Hunt through the entries for the word "down" and copy each line in which it appears.

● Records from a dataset
────────

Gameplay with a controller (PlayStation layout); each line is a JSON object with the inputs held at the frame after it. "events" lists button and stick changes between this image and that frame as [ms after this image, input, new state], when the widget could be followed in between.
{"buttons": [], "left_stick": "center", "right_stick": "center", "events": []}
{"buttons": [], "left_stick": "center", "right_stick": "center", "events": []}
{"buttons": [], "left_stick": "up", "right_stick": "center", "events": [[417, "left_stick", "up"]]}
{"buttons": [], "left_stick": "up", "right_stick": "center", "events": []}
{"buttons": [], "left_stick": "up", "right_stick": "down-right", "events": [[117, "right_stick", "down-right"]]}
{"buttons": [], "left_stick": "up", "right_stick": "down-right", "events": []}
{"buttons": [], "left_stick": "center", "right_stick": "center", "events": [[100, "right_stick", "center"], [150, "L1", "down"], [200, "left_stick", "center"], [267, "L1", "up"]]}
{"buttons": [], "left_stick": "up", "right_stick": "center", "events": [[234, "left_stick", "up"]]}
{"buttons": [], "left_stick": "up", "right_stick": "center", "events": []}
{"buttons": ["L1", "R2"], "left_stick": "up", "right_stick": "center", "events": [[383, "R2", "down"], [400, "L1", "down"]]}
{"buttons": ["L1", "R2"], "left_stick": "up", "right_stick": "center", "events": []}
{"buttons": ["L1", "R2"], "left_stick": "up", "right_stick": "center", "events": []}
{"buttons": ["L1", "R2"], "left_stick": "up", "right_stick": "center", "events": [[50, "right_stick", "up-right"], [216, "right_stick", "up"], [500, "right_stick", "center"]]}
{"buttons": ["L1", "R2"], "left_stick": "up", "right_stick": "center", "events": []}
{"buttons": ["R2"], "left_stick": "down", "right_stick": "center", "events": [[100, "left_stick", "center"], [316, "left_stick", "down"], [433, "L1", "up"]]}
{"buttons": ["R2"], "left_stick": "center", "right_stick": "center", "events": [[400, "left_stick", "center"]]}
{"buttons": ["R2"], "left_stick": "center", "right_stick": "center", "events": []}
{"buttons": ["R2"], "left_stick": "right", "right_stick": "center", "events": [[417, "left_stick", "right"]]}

────────

● TASK OUTPUT
{"buttons": [], "left_stick": "up", "right_stick": "down-right", "events": [[117, "right_stick", "down-right"]]}
{"buttons": [], "left_stick": "up", "right_stick": "down-right", "events": []}
{"buttons": [], "left_stick": "center", "right_stick": "center", "events": [[100, "right_stick", "center"], [150, "L1", "down"], [200, "left_stick", "center"], [267, "L1", "up"]]}
{"buttons": ["L1", "R2"], "left_stick": "up", "right_stick": "center", "events": [[383, "R2", "down"], [400, "L1", "down"]]}
{"buttons": ["R2"], "left_stick": "down", "right_stick": "center", "events": [[100, "left_stick", "center"], [316, "left_stick", "down"], [433, "L1", "up"]]}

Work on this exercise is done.